Responses to Questions from LSC Conference Participants

author:	Joy Frechtling
submitter:	Joy Frechtling
published:	02/09/2001
posted to site:	02/09/2001

Responses to Questions from LSC Conference Participants

Submitted by Joy Frechtling of WESTAT

How do you justify treating "students" as the unit of analysis rather than "teachers" as the unit of analysis in a project designed to treat teachers?
This question identifies the classic mixed-level analysis problem inherent in a reform program like LSC. That is, projects are providing professional development to teachers, while ultimately needing to isolate the effects of their instruction on student performance. Indeed, the LSC projects are expected to have an impact on students -ostensibly improving their achievement in mathematics and science. Although the training is targeted for teachers, the expectation is that teachers will evidence improvement in their instruction, thereby benefiting the students. The teachers are the vehicles for the instruction, which is an intervening variable. It is therefore important to develop measures of implementation as well as measures of student achievement.
How can we get an accurate (valid) fix on the level/quality of curriculum implementation in a school district, school building, or individual classroom, so that effects can be accurately addressed?
This requires some good, old-fashioned hard work and collaboration. Begin by having a group of expert teachers who know the curriculum well brainstorm about what it means to implement this curriculum. Write down or record everything they say. Then have them go back through their output and identify observable or measurable indicators of implementation. Use this as the basis for developing a checklist of implementation indicators. Take that checklist to a separate, but equally skilled group of teachers and have them critique it. Use their critique as the basis for a pilot draft of a checklist that could be used by an observer in a classroom. Try it out. Does it provide you with the information you need?
The HRI Classroom Observation Protocol also provides an excellent extant model for determining quality of curriculum implementation. You could then conduct comparisons by selecting teachers who score on the extremes on the rating scale.

DATASET ENTRIES:
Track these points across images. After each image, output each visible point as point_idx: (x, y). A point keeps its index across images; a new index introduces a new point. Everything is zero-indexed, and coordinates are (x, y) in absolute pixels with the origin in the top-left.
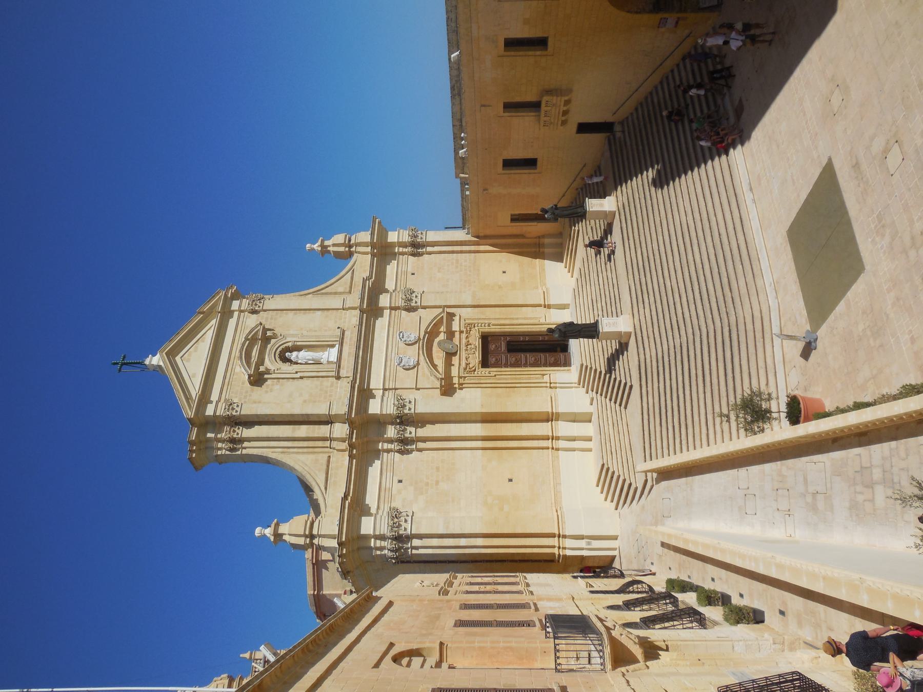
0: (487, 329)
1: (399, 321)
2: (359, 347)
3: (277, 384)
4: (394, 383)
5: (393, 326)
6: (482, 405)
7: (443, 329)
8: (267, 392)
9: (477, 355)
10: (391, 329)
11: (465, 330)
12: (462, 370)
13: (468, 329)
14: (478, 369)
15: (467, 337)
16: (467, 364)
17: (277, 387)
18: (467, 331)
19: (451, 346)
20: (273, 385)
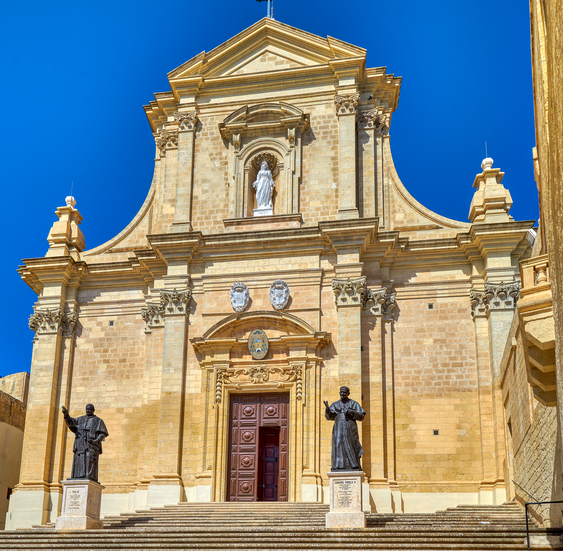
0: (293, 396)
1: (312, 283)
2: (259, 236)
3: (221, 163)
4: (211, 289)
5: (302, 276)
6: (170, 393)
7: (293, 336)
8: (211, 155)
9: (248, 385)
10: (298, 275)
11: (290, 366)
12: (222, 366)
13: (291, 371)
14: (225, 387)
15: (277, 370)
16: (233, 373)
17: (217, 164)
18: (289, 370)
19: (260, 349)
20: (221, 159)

REQUIRED WORK:
1: Using the responses to LSC conference questions, decide whether each statement below agrees with that text. For each, answer yes or no and quote the words that decide it. (a) The teachers are described as the vehicles for the instruction. (b) The checklist of implementation indicators is critiqued by the same group of teachers who brainstormed it. (c) The HRI Classroom Observation Protocol is offered as a model for determining quality of curriculum implementation.
2: Reproduce the passage of the responses to LSC conference questions from "This question identifies" up to and including "of student achievement.".

SOLUTIONS BELOW:
1:
(a) Yes: "The teachers are the vehicles for the instruction, which is an intervening variable."
(b) No: "Take that checklist to a separate, but equally skilled group of teachers and have them critique it."
(c) Yes: "The HRI Classroom Observation Protocol also provides an excellent extant model for determining quality of curriculum implementation."

2:
This question identifies the classic mixed-level analysis problem inherent in a reform program like LSC. That is, projects are providing professional development to teachers, while ultimately needing to isolate the effects of their instruction on student performance. Indeed, the LSC projects are expected to have an impact on students -ostensibly improving their achievement in mathematics and science. Although the training is targeted for teachers, the expectation is that teachers will evidence improvement in their instruction, thereby benefiting the students. The teachers are the vehicles for the instruction, which is an intervening variable. It is therefore important to develop measures of implementation as well as measures of student achievement.